> _SUPPLIED TEXT_
====================
What's next: Lithuania and Tajikistan will both hold elections next weekend, followed by Bolivia, Guinea and New Zealand a week later. Then come 8 national votes in two weeks, culminating in the U.S. election.

In New Zealand, early voting is underway and the virus is under control.

  • Prime Minister Jacinda Ardern's party is running on its COVID-19 record and leading in the polls — perhaps unsurprising given there are currently just seven active cases in the country, Axios' Rebecca Falconer reports.

In Bolivia, an Oct. 18 presidential vote will belatedly determine the successor to Evo Morales, the leftist who fled the country following last October's presidential vote amid claims of electoral irregularities.

  • Jeanine Añez, the right-wing interim president, has been accused of targeting Morales allies since succeeding him. She dropped out of the race last month so as to not split the conservative vote.
  • Morales' handpicked successor, Luis Arce, leads the polls but needs a margin of 10 points to avoid a run-off. Another disputed vote could lead to violence.
Henri Konan Bédié, the challenger and former president in Ivory Coast. Photo: Issouf Sanogo/AFP via Getty

Several of the upcoming elections are already sources of international concern.
====================
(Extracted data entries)
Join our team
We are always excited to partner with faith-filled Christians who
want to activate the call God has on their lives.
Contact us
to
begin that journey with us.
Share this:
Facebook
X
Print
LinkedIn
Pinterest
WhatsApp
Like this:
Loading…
====================
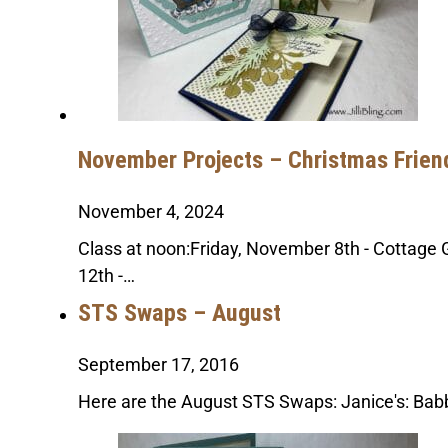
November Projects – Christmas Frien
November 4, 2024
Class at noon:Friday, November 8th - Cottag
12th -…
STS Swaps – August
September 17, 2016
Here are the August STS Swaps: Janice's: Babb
====================
> _QUESTIONS TO ANSWER_
(a) In the election roundup, what margin does Luis Arce need to avoid a run-off?
(b) Translate this sentence from the election roundup into Spanish: "In New Zealand, early voting is underway and the virus is under control."
(c) Write the next part of the election roundup, continuing after its final sentence.

> _ANSWERS GIVEN_
(a) He needs a margin of 10 points.

(b) En Nueva Zelanda, la votación anticipada ya está en marcha y el virus está bajo control.

(c)
  • In Tanzania (Oct. 28), President John Magufuli has imposed a crackdown on independent media ahead of his re-election bid, and authorities have arrested at least 17 members of the opposition, per Human Rights Watch.
  • The presidents of Guinea (Oct. 18) and Ivory Coast (Oct. 31) are seeking constitutionally dubious third terms.
  • Elections for parliament in Georgia (Oct. 31) and the presidency in Moldova (Nov. 1) will be read as tests both of democracy and of Russian influence.

Algeria's constitutional referendum on Nov. 1 serves as a reminder that the uprising that toppled Abdelaziz Bouteflika last year remains unfinished.

  • The protests stopped when COVID-19 arrived, and more recently, authorities have "played a cat-and-mouse game" of arrests and intimidation, the NYT's Adam Nossiter reports.
  • On the one hand: President Abdelmadjid Tebboune insists the new constitution will herald a new era for the country.
  • On the other: "[H]opes are now fading for an overhaul of the political system and real democracy in Algeria," Nossiter writes.

Chile’s constitutional referendum on Oct. 25 is also the result of an uprising that began last year, though it's really four decades in the making.

Protests last October in Santiago. Photo: Marcelo Hernandez/Getty Images
  • Chile is a relatively prosperous democracy, but its reputation for stability was punctured last October when public anger erupted onto the streets of Santiago.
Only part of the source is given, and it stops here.